Social media channels are increasingly moving to where paid content is promoted more than organic content. How do you feel about this, and how has it affected your social strategy?

It’s no secret that organic reach for brands is decreasing. But while the paid space will continue to evolve across platforms, ultimately success will always come down to the quality of your content. The best story still wins, and if your audience likes what you have to say they will share it regardless of whether it’s paid or organic.

Our approach for clients is to identify great content that is performing well organically and add a paid spark. Increasingly, sophisticated paid targeting allows us to make sure it reaches the people to whom it is most relevant.

What do you see as the single most disruptive force coming to the world of social media marketing?

The most disruptive force is not one but a combination of factors that all add up to relevance. Sophisticated social media data, channels and tools allow us to make our marketing efforts smarter and more targeted. Geo-targeting, demographic insights and custom audiences are just a few examples of this. At the same time, consumers’ expectations are shifting. They’re inundated with marketing messages every day and will ignore content that’s not relevant to them.

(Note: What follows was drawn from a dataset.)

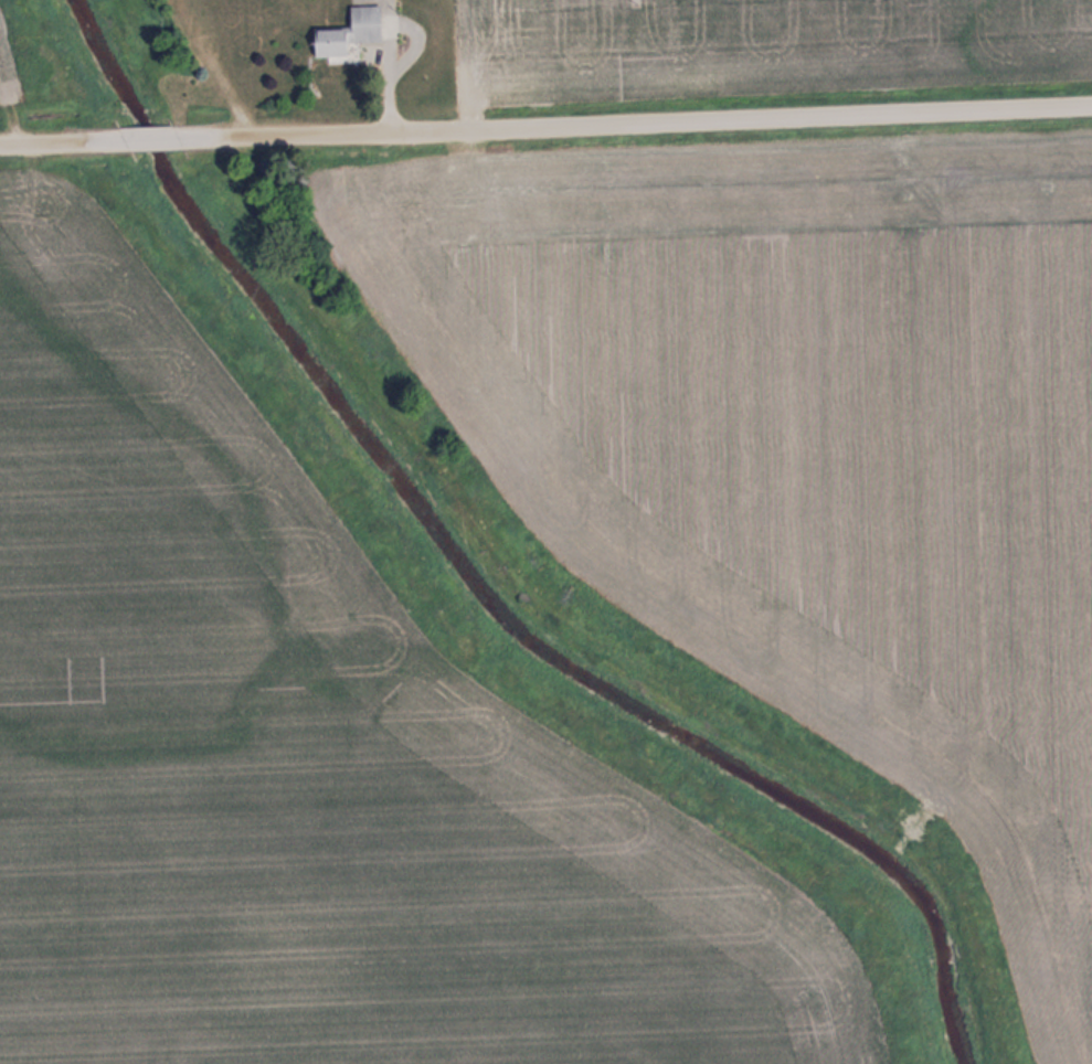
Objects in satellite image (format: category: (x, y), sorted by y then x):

As marketers our challenge is simple: use data to uncover what’s relevant to our audience, create content that is authentic and credible, and use targeting to ensure it reaches the right people.


What are the social media metrics you don’t have access to today but would like to be able to leverage in the future? 

It would be great to see metrics that answer questions about how competitors are using paid media to maximize their efforts. We’d also love to better understand our followers’ behavior across multiple channels, as data is often siloed by channel.

Social media measuring tools like Unmetric are getting more and more sophisticated, but ultimately the key challenge for anyone with access to social media data is to be able to connect the dots and understand how it informs your strategy.